To be done:
1 – Using the Zatoun essay, answer these:
(a) In what city did the writer grow up?
(b) Where was the Habonim camp located?
(c) What were the writer's parents in terms of religious belief?
2 – According to the Zatoun essay, why was the writer's father prevented from entering the U.S.?

Document segment:
Zatoun: Bridge–builder at a Crucial Time
What’s a nice Jewish girl like me doing selling olive oil from Palestine?
I grew up in a secular, left-wing Jewish family in Toronto. My father was prevented from entering the U.S. for various activities including his support of the Rosenbergs and founding the Fair Play for Cuba Committee in the 60s. Although my parents were atheists, they very much identified culturally as Jews. I knew little of Israel from my parents, but they somehow decided to educate us by sending us to Zionist summer camps. At first we went to a more left-wing Habonim camp in Ontario. When that closed down, I was sent to a more right-wing Zionist camp. I was quite puzzled by this, but I liked the camp experience generally and stuck it out.

Dataset extract:
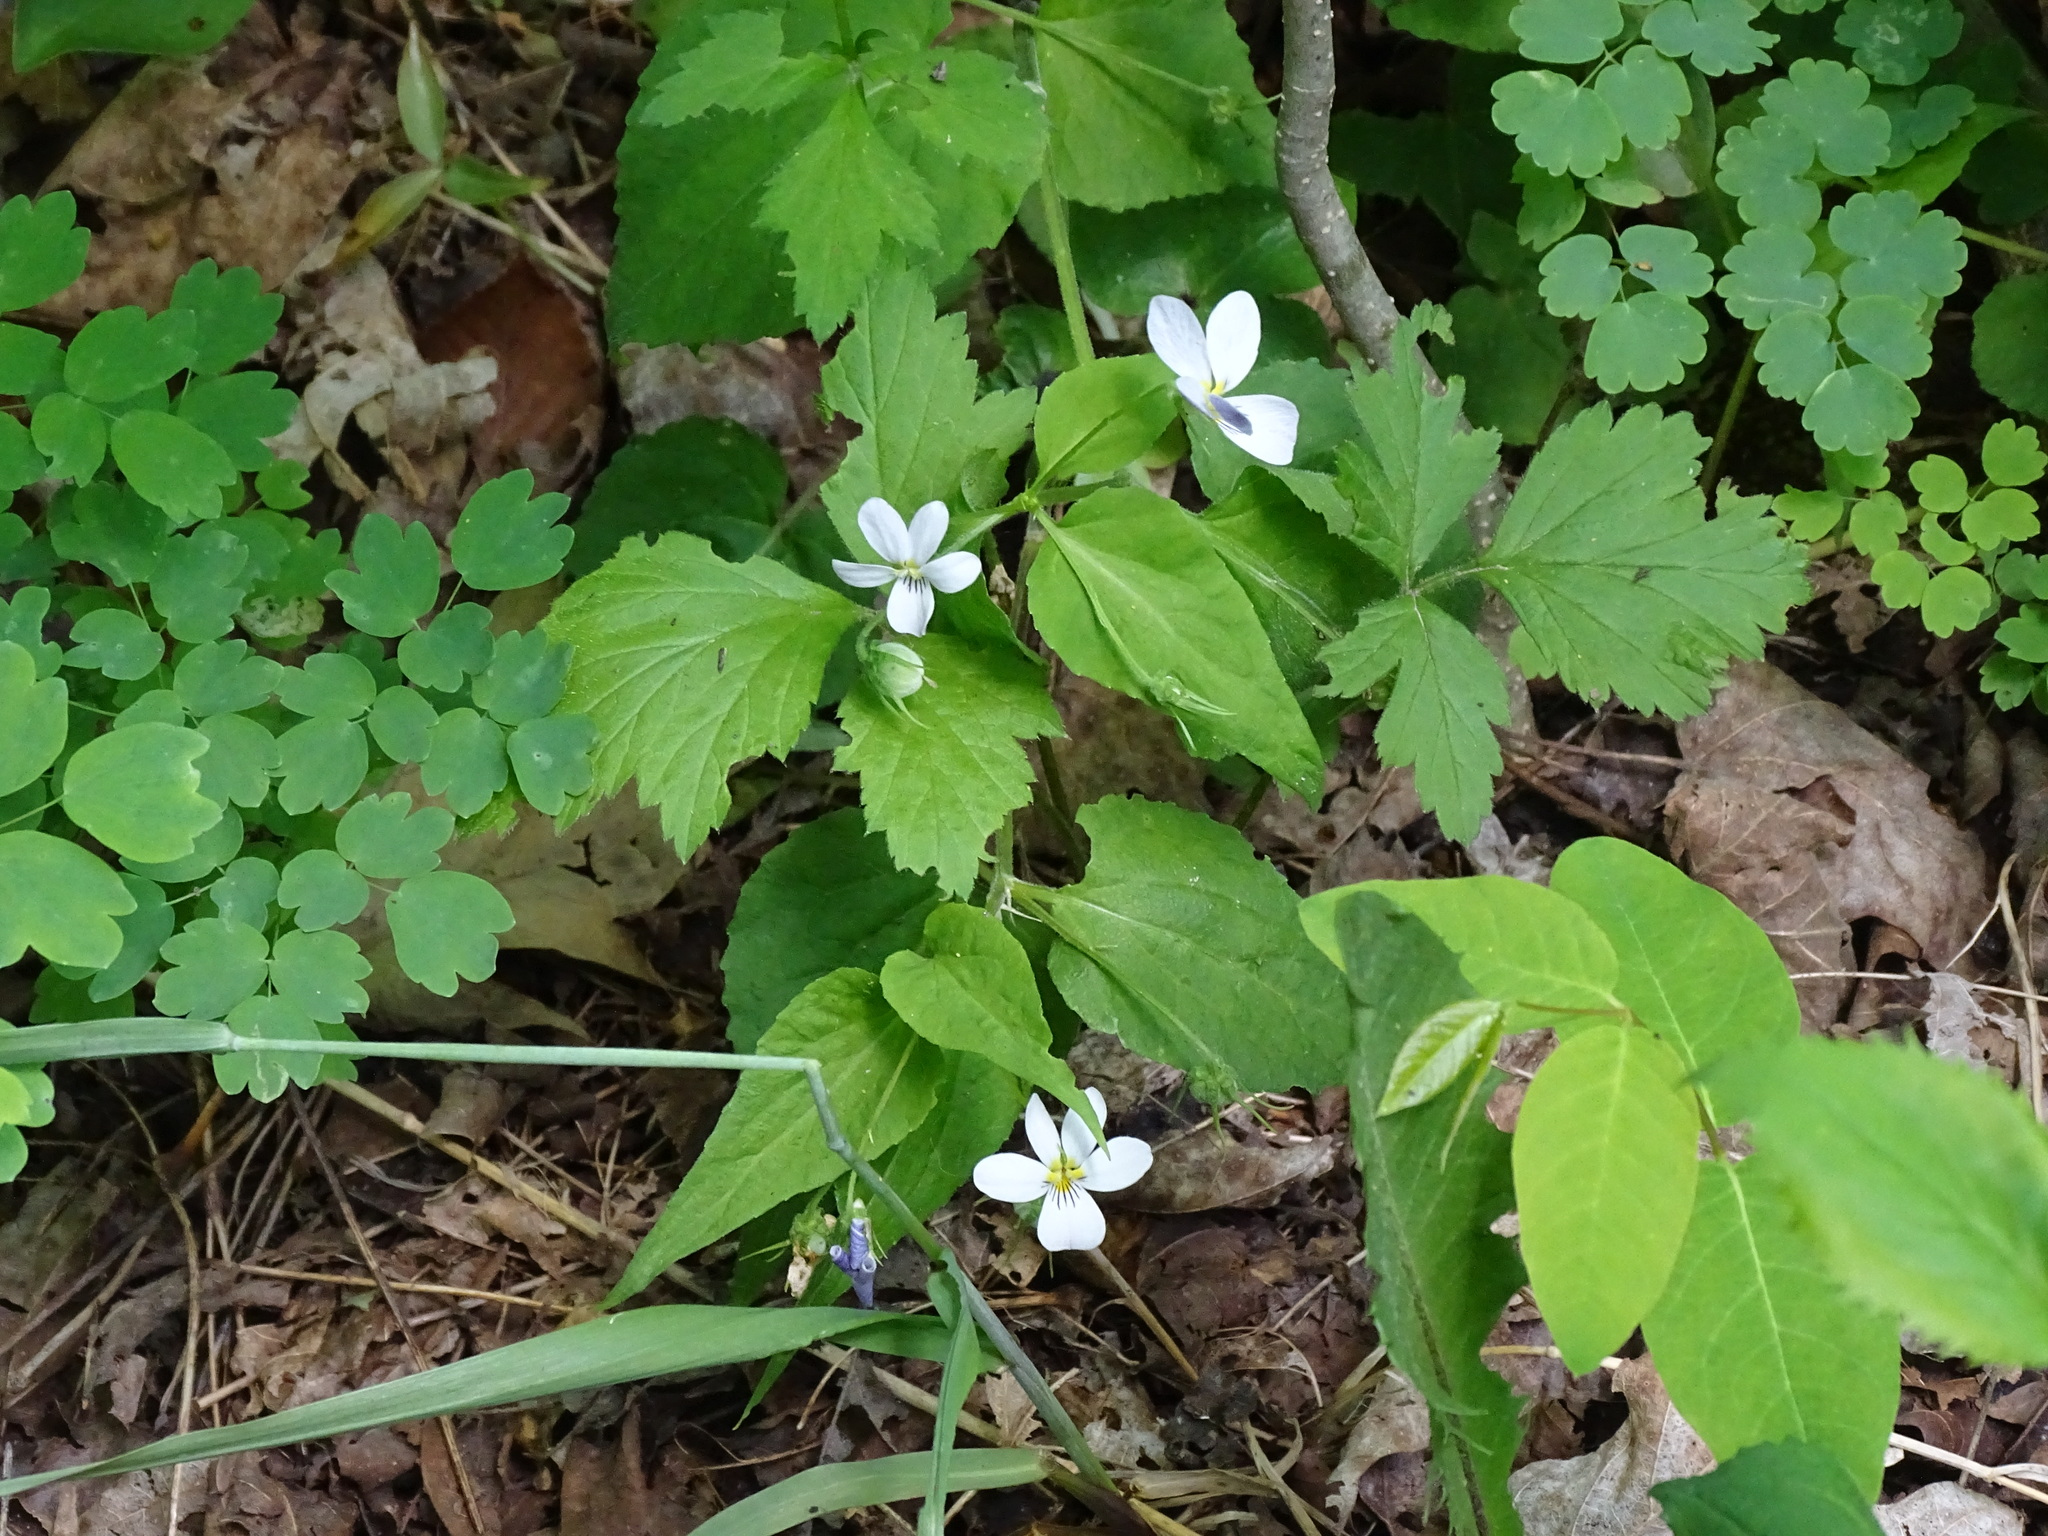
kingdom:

Outputs by task:
1 –
(a) Toronto
(b) Ontario
(c) Atheists

2 – He was barred for various activities, including his support of the Rosenbergs and his founding of the Fair Play for Cuba Committee in the 60s.